First, do a dry run with snakemake using -n:

conda activate mprasnakeflow
snakemake -c 1 --sdm apptainer conda --snakefile /home/user/MPRAsnakeflow/workflow/Snakefile --configfile config.yaml -n --quiet rules

If the dry run finishes without errors, run the workflow. We use a machine with 16 threads/cores and 60 GB memory. Therefore, split_number is set to 16 for parallelization. We also use 8 threads for mapping (bbmap), and snakemake ensures that no more than 16 threads are used in total.
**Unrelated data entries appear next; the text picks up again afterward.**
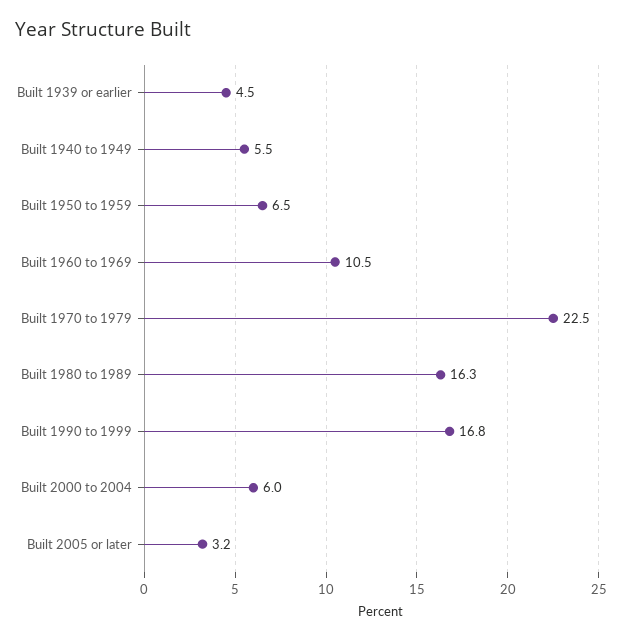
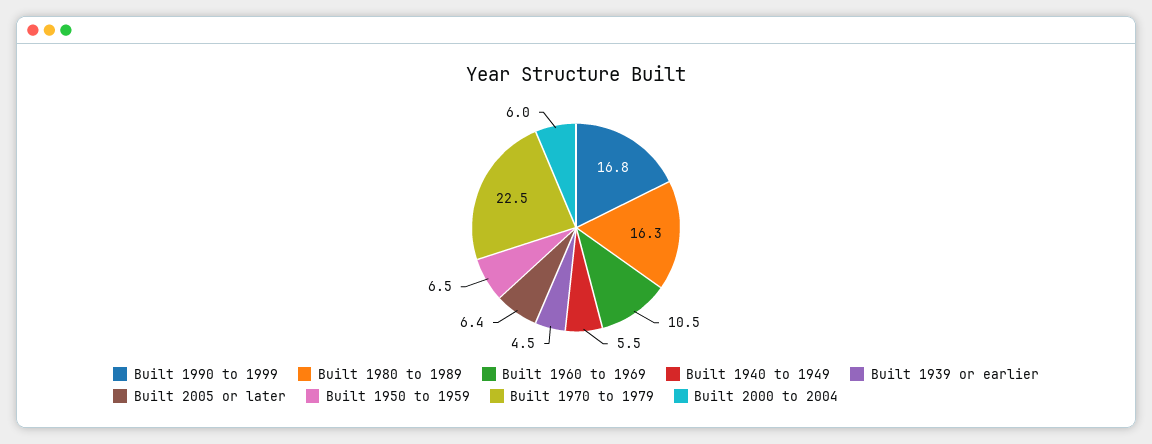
  {
    "Built 1939 or earlier": 4.5,
    "Built 1940 to 1949": 5.5,
    "Built 1950 to 1959": 6.5,
    "Built 1960 to 1969": 10.5,
    "Built 1970 to 1979": 22.5,
    "Built 1980 to 1989": 16.3,
    "Built 1990 to 1999": 16.8,
    "Built 2000 to 2004": 6,
-   "Built 2005 or later": 3.2
+   "Built 2005 or later": 6.4
  }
snakemake -c 16 --sdm apptainer conda --snakefile /home/user/MPRAsnakeflow/workflow/Snakefile --configfile config.yaml -q --set-threads assignment_mapping_bbmap=8 --resources mem_mb=60000

Note

Please adapt your setup when running in a cluster environment. An example SLURM profile is available in MPRAsnakeflow under profiles/default/config.yaml. You can use it with snakemake via --workflow-profile $PIPELINE/profiles/default, but adjust it first, especially the slurm_partition setting.

Results

For assignment, all output files are written to results/assignment/GSE293036Assignment. The final assignment file is results/assignment/GSE293036Assignment/assignment_barcodes.default.tsv.gz. You should also inspect the QC report: results/assignment/GSE293036Assignment/qc_report.default_GSE293036.html.

An example assignment QC report is available here: Example assignment QC report.

For experiments, all output files are written to results/experiments/GSE293036Experiment.

Final count file:

results/experiments/GSE293036Experiment/reporter_experiment.barcode.GM12878.GSE293036Assignment.default.all.tsv.gz

You should also inspect the QC report: results/experiments/GSE293036Experiment/qc_report.GM12878.GSE293036Assignment.default.html.

An example QC report is available here: GM12878 QC report.